→ Collected material
-- Opening Marker --

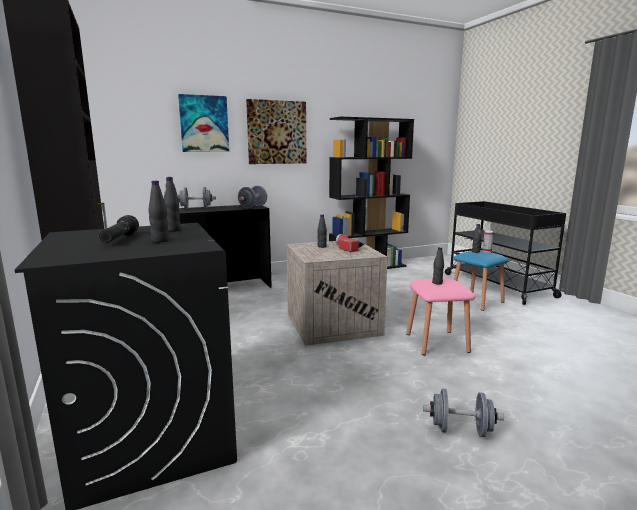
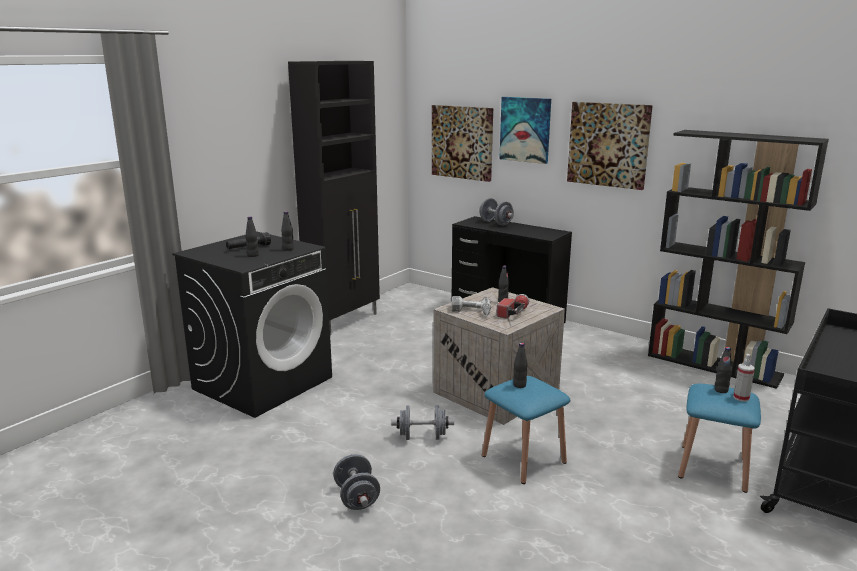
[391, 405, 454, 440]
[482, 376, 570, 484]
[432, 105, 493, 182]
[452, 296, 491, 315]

-- Closing Marker --

→ Task objective
Without copying any picture, repeat the full listing above word for word.

→ Exercise solution
[391, 405, 454, 440]
[482, 376, 570, 484]
[432, 105, 493, 182]
[452, 296, 491, 315]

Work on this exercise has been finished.